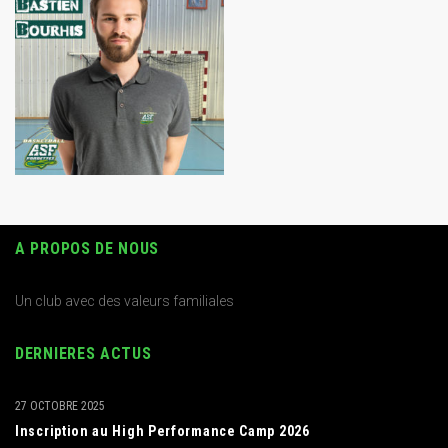
A PROPOS DE NOUS
Un club avec des valeurs familiales
DERNIERES ACTUS
27 OCTOBRE 2025
Inscription au High Performance Camp 2026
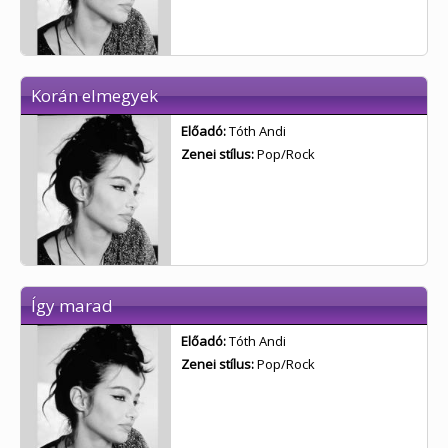
Korán elmegyek
Előadó:
Tóth Andi
Zenei stílus:
Pop/Rock
Így marad
Előadó:
Tóth Andi
Zenei stílus:
Pop/Rock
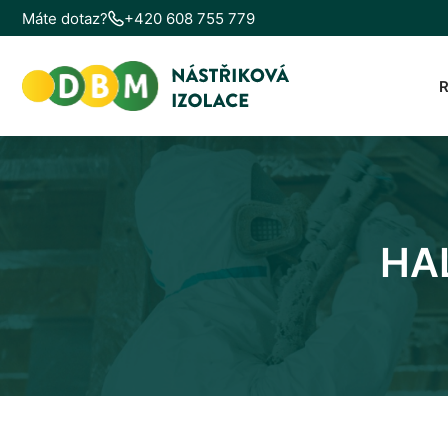
Máte dotaz?
+420 608 755 779
HA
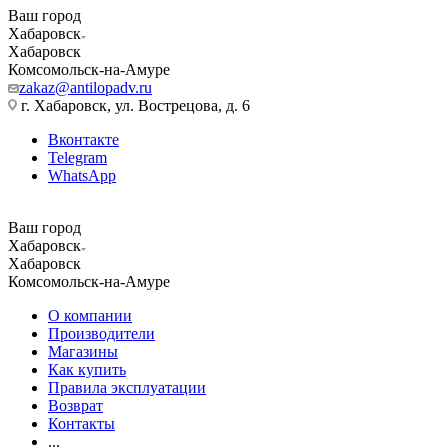
Ваш город
Хабаровск
Хабаровск
Комсомольск-на-Амуре
zakaz@antilopadv.ru
г. Хабаровск, ул. Вострецова, д. 6
Вконтакте
Telegram
WhatsApp
Ваш город
Хабаровск
Хабаровск
Комсомольск-на-Амуре
О компании
Производители
Магазины
Как купить
Правила эксплуатации
Возврат
Контакты
...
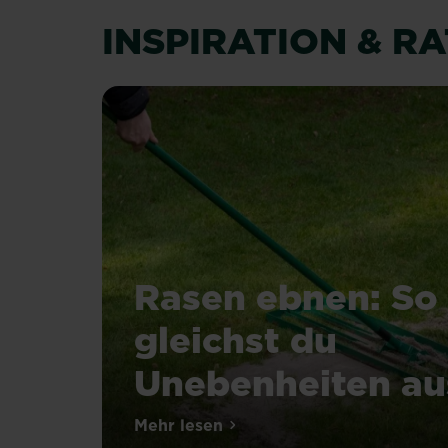
INSPIRATION & R
Rasen ebnen: So
gleichst du
Unebenheiten au
Mehr lesen
über Rasen ebnen: So gleichst 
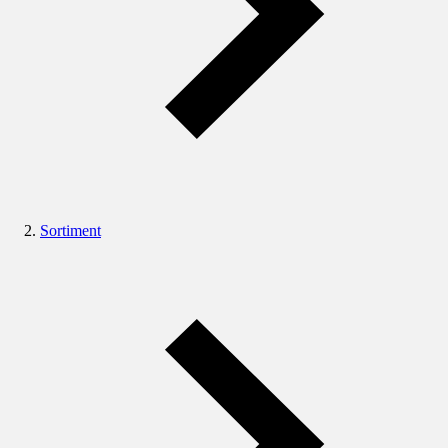
Sortiment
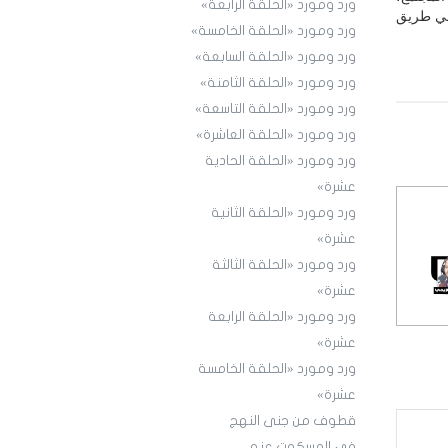
ورد ومورد «الحلقة الرابعة»
 في طريق
ورد ومورد «الحلقة الخامسة»
ورد ومورد «الحلقة السابعة»
ورد ومورد «الحلقة الثامنة»
ورد ومورد «الحلقة التاسعة»
ورد ومورد «الحلقة العاشرة»
ورد ومورد «الحلقة الحادية
عشرة»
ورد ومورد «الحلقة الثانية
عشرة»
ورد ومورد «الحلقة الثالثة
عشرة»
ورد ومورد «الحلقة الرابعة
عشرة»
ورد ومورد «الحلقة الخامسة
عشرة»
قطوف من جنى النهج
في المسكوت عنه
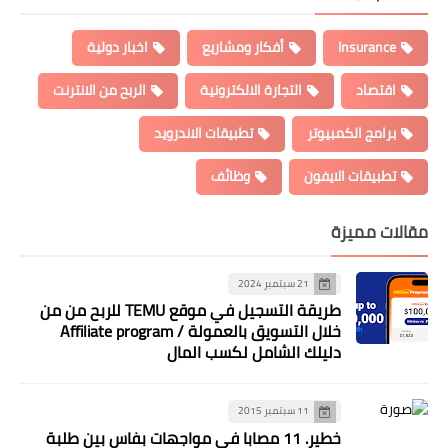
Insurance
أفكار ومشاريع
اخبار دولية
اقتصاد
التجارة الالكترونية
الربح من الانترنت
برامج الكمبيوتر
تطبيقات الاندرويد
تطبيقات الايفون
وظائف
مقالات مميزة
21 سبتمبر 2024
طريقة التسجيل في موقع TEMU للربح من من
خلال التسويق بالعمولة / Affiliate program
دليلك الشامل لكسب المال
11 سبتمبر 2015
خطير. 11 مصابا في مواجهات بفاس بين طلبة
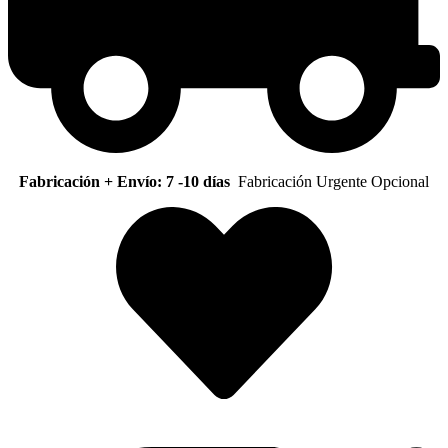
Fabricación + Envío: 7 -10 días
Fabricación Urgente Opcional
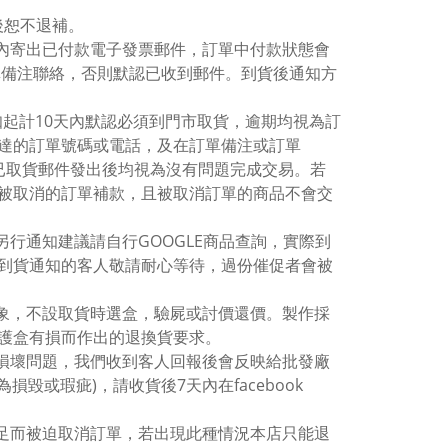
後恕不退補。
間內寄出已付款電子發票郵件，訂單中付款狀態會
r或訂單備注聯絡，否則默認已收到郵件。到貨後通知方
通知起計10天內默認必須到門市取貨，逾期均視為訂
達的訂單號碼或電話，及在訂單備注或訂單
則已取貨郵件發出後均視為沒有問題完成交易。若
被取消的訂單補款，且被取消訂單的商品不會交
行通知建議請自行GOOGLE商品查詢，實際到
到貨通知的客人敬請耐心等待，過份催促者會被
現象，不設取貨時選盒，驗屍或討價還價。製作採
保護盒有損而作出的退換貨要求。
有損壞問題，我們收到客人回報後會反映給批發廠
毀或瑕疵)，請收貨後7天內在facebook
不足而被迫取消訂單，若出現此種情況本店只能退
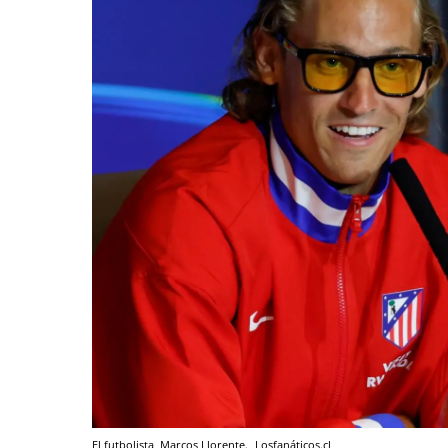
El futbolista, Marcos Llorente.
Losfanáticos.cl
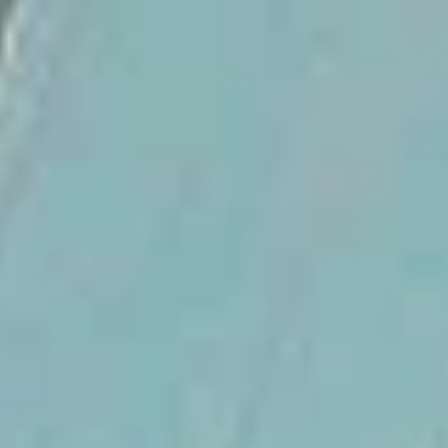
Suntem foarte mandri de serviciile noastre, iar
recenziile reflecta acest lucru.
Cititi-le aici
.
Asigurare de călătorie cu
navigație
Asigurarea unei experiențe unice de navigație
se bazează pe plăcerea de a se bucura de
vacanță fără niciun stres
.
Echipa noastră
Navigatori pasionați și experți locali dedicați
pentru a face aventura ta pe insulele Ioniene de
neuitat.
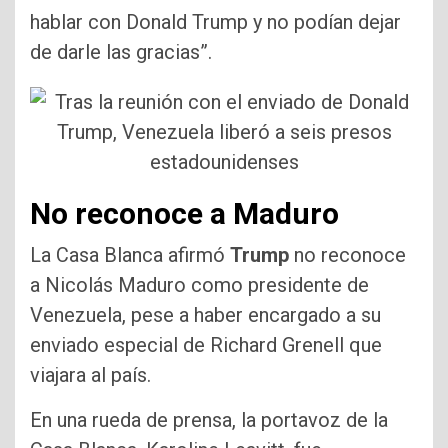
hablar con Donald Trump y no podían dejar
de darle las gracias”.
No reconoce a Maduro
La Casa Blanca afirmó
Trump
no reconoce
a Nicolás Maduro como presidente de
Venezuela, pese a haber encargado a su
enviado especial de Richard Grenell que
viajara al país.
En una rueda de prensa, la portavoz de la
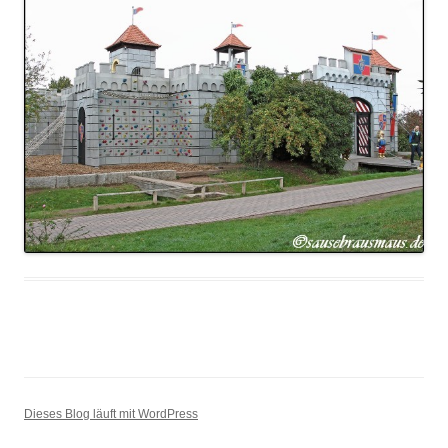
Dieses Blog läuft mit WordPress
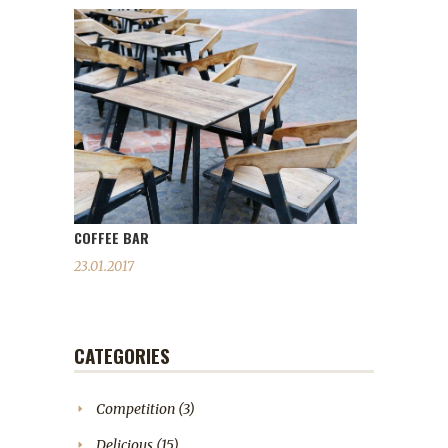
COFFEE BAR
23.01.2017
CATEGORIES
Competition
(3)
Delicious
(15)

####################

## What you should do:
Skip the pictures and copy exactly the lines from the one containing "保護盒有損而作出的退換貨要求。" through the end of the material, both ends included.

## Problem solution:
保護盒有損而作出的退換貨要求。
有損壞問題，我們收到客人回報後會反映給批發廠
毀或瑕疵)，請收貨後7天內在facebook
不足而被迫取消訂單，若出現此種情況本店只能退
El futbolista, Marcos Llorente.
Losfanáticos.cl
Suntem foarte mandri de serviciile noastre, iar
recenziile reflecta acest lucru.
Cititi-le aici
.
Asigurare de călătorie cu
navigație
Asigurarea unei experiențe unice de navigație
se bazează pe plăcerea de a se bucura de
vacanță fără niciun stres
.
Echipa noastră
Navigatori pasionați și experți locali dedicați
pentru a face aventura ta pe insulele Ioniene de
neuitat.
hablar con Donald Trump y no podían dejar
de darle las gracias”.
No reconoce a Maduro
La Casa Blanca afirmó
Trump
no reconoce
a Nicolás Maduro como presidente de
Venezuela, pese a haber encargado a su
enviado especial de Richard Grenell que
viajara al país.
En una rueda de prensa, la portavoz de la
Dieses Blog läuft mit WordPress
COFFEE BAR
23.01.2017
CATEGORIES
Competition
(3)
Delicious
(15)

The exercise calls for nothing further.